Así era amarla (parte I)

Por Sara Levesque

 

Imagino que fue tarde para ser sincera, pero al final me atreví. Le dije «te quiero». Es la verdad, la quiero. La quiero pedir perdón, la quiero amar, la quiero soñar, la quiero follar, la quiero sentir, la quiero hacer feliz, la quiero de mil maneras y cada una es más mortal que la anterior.

Imagino muchas cosas, entre ellas, que tiene a otra que se lo dice y su voz suena más convincente que la mía. Madrid, tal y como lo conocía paseando a su lado, ha desaparecido para convertirse en el escenario de una guerra que libramos mi corazón y yo por sobrevivir a nuestro propio pasado.

Había una vez una calle al final de una bifurcación. Era una calle en la que amanecimos, por la que nos perdimos hasta que quisimos. Una calle que conocí tras una cena, una de tantas cenas. Pero no fue una cena como las demás. Ni tampoco una calle igual que el resto. Una calle tras una cena. No sé en cuál de los dos lugares me enamoré.

Está lloviendo y me acuerdo de ella. Lo hago demasiado. Más de lo que debería.

Antes de conocerla no esperaba nada de nadie. Empezaba mi rutina deseando que acabase pronto y pasar al día siguiente para vivir el bucle otra vez. Apenas salía de casa. Cuando no me quedaba más remedio, mis pasos de muerta en vida parecían no querer llegar nunca a su destino. Me arrastraba por la calle, cabizbaja. Me deslizaba con el balanceo del metro, cabizbaja. Y en casa, sobrevivía cabizbaja.

No era por un problema en las cervicales. Simplemente, no tenía ganas de volver a mirar a nadie a los ojos. Ni siquiera a los míos, ante el espejo. Observaba mi pelo, la ropa, los dientes… Lo justo para estar presentable. Todo, menos a los ojos. Me avergonzaba lo que transmitían. Y es que aún me cuesta perdonarme por mi cobardía aquella noche, tan llena de energía y que, al acabarse, acabó también con mi esperanza. Una noche que ella habrá olvidado, pero yo no lo consigo…

Me dolían los ojos de tanto bochorno que escondían. Por eso iba cabizbaja. Un mal día, comenzó a chispear. Llegué a dudar de si llovía en la calle o en mis ojos, empañados por su propio aguacero. Levanté la vista, hecha un nudo, y me encontré con ella. Fue sin querer. Vi cómo sonreía y ya no puedo volver a cerrar los ojos sin que su imagen parpadee flotando. Los días que nos veíamos, me saludaba con una carcajada y así aprendí a hacerlo de nuevo. Por repetición. Porque cuando lo hacía ella quedaba bonito y quise probar a enseñar a mi boca a expresar ese gesto. Al principio, las comisuras de mis labios chirriaban. Luego, se fueron engrasando; en especial, con la lluvia.

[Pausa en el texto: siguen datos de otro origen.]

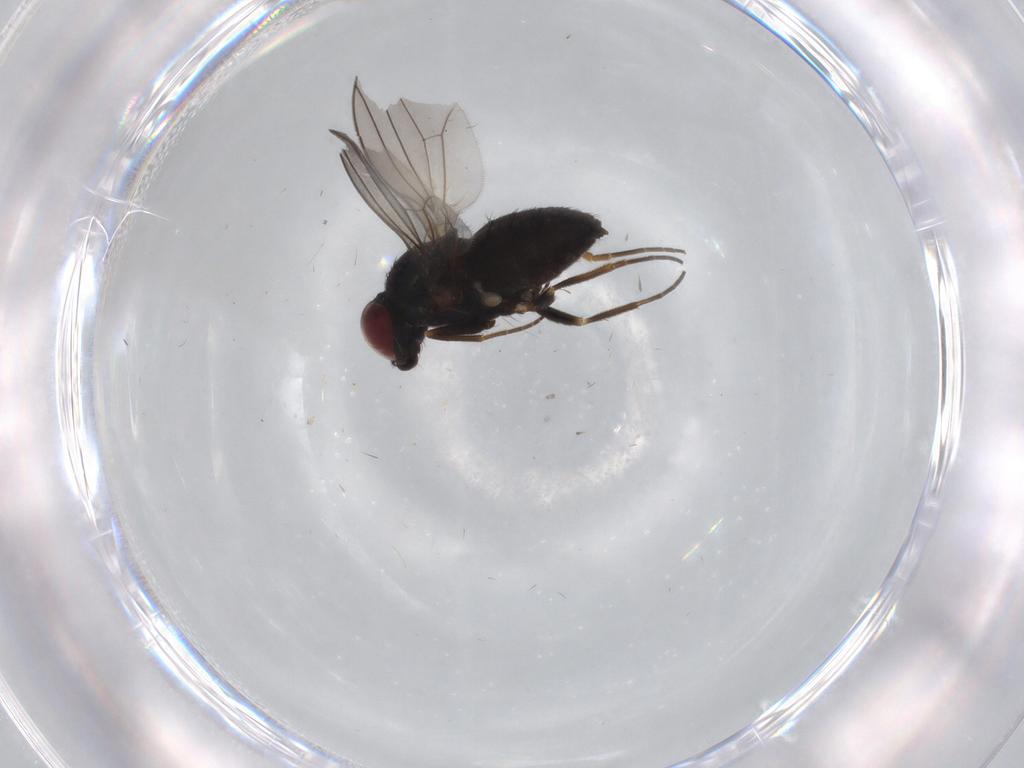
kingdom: Animalia
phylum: Arthropoda
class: Insecta
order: Diptera
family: Dolichopodidae
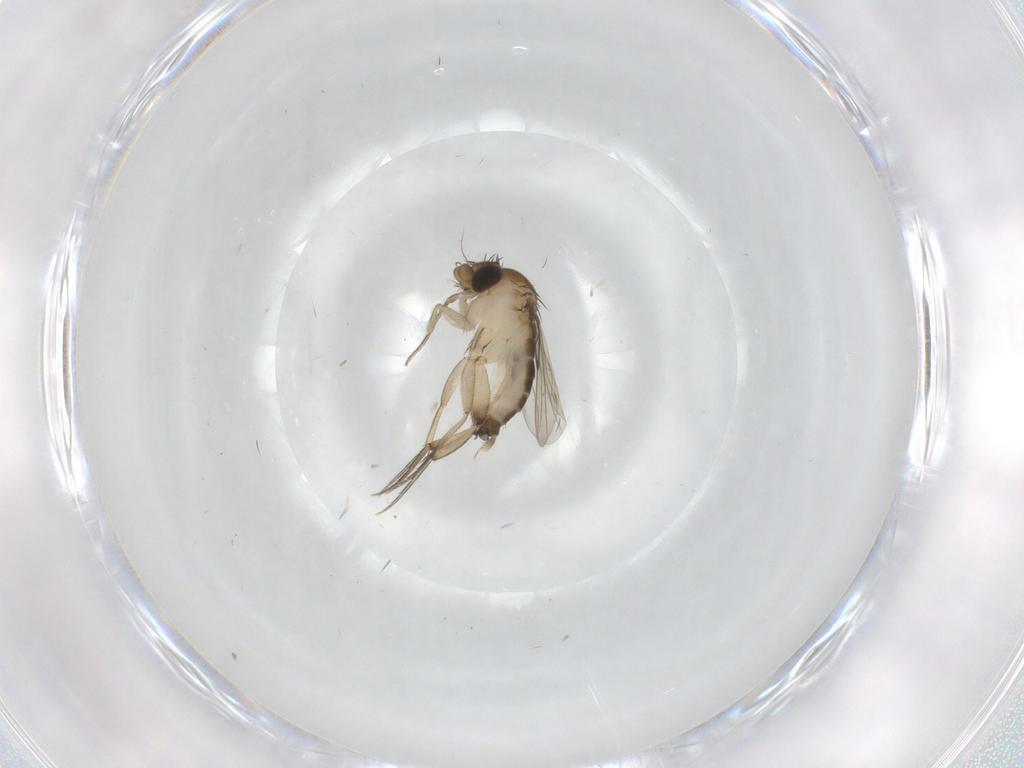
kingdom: Animalia
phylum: Arthropoda
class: Insecta
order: Diptera
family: Phoridae
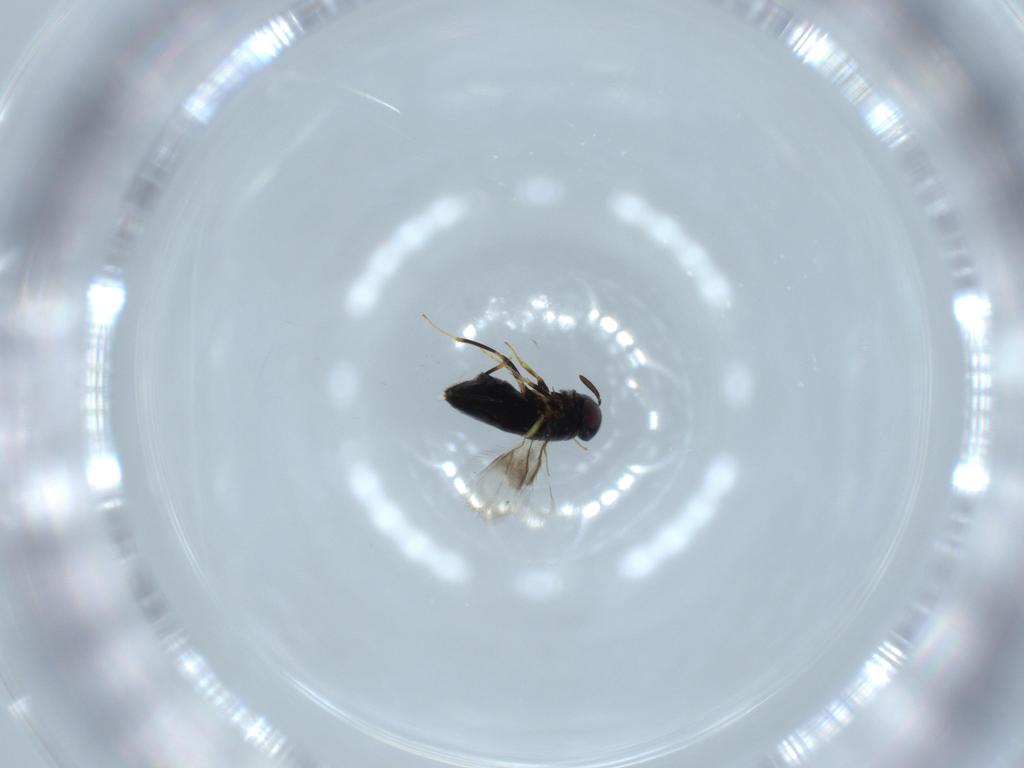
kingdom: Animalia
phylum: Arthropoda
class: Insecta
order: Hymenoptera
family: Signiphoridae
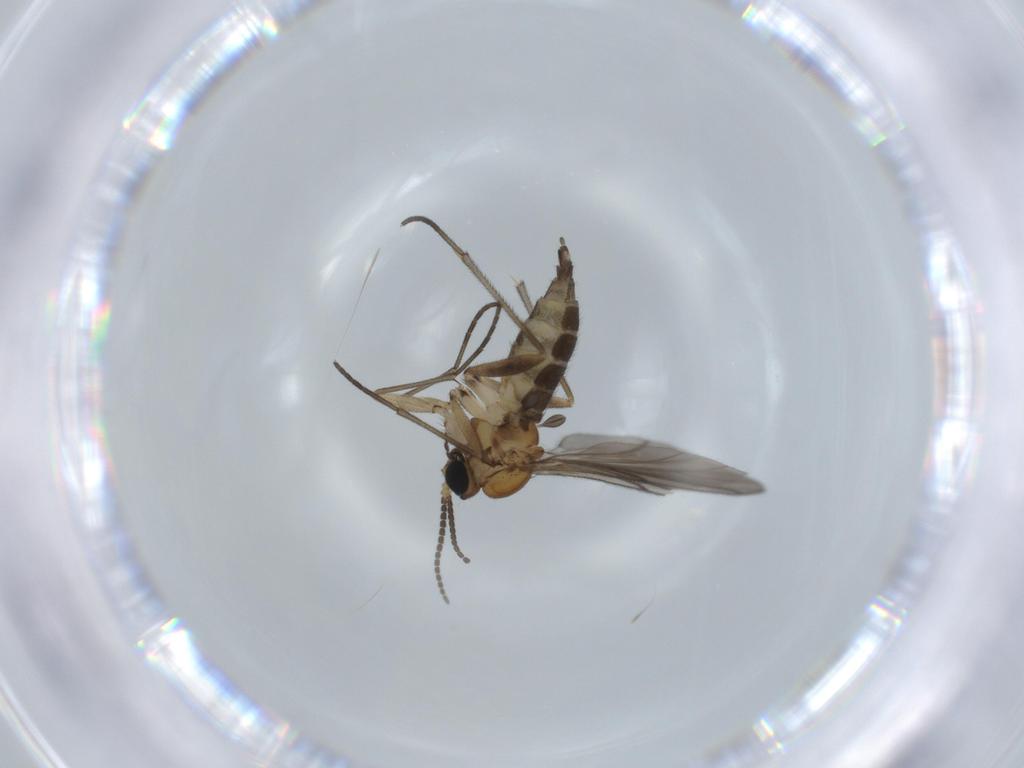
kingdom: Animalia
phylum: Arthropoda
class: Insecta
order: Diptera
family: Sciaridae
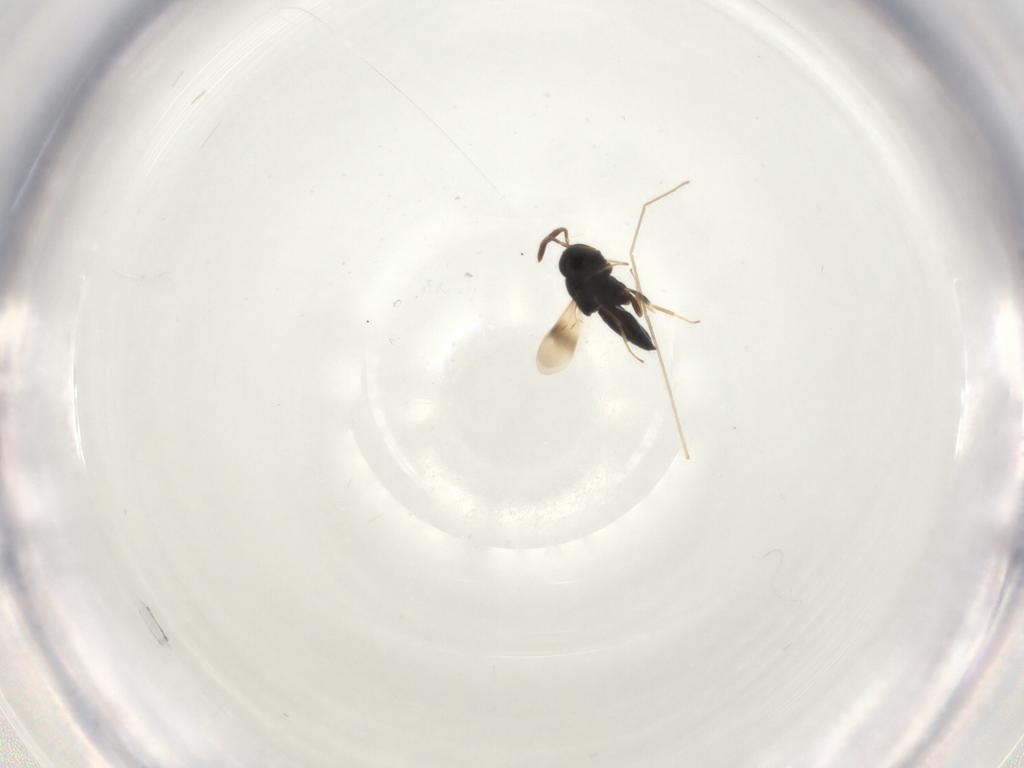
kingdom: Animalia
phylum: Arthropoda
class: Insecta
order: Hymenoptera
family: Scelionidae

Adoro que llueva, como ahora mismo. Algunas chispas de agua me saltan a la cara cuando tengo la ventana abierta para oler el agrisado del clima. Los vecinos me miran raro desde el refugio de sus casas, pero me resbala como resbala el agua por mi rostro. Me relaja sentir el frescor del aguacero en el ambiente. Lo deja todo limpio.

Desde el cielo gotea, pero no hace frío. Sé que nunca más podré sentir las bajas temperaturas mientras me siga calentando con su recuerdo. Mientras me siga durmiendo sintiendo el aroma de su pelo revuelto, anhelando conciliar el sueño con una mano sobre su pecho. Más que por tocarle las tetas, pretendería tocarle el corazón a través de la piel.

Una piel que es la mejor manta que una podría echarse por encima. Una piel exquisita y perfumada, suave, caliente y entregada, como una carretera por la que no me importaría volver a coger el coche para extraviarme.

Esa era ella. Y así era amarla. Era como abrazar el vacío. Un vacío equivocado, un vacío con /b/. Un vacío en el que solo existe la hostia que te das cuando llegas al suelo. Porque la cruda realidad es que no hay nadie abajo para amortiguar tu caída. A nadie le importa que revientes.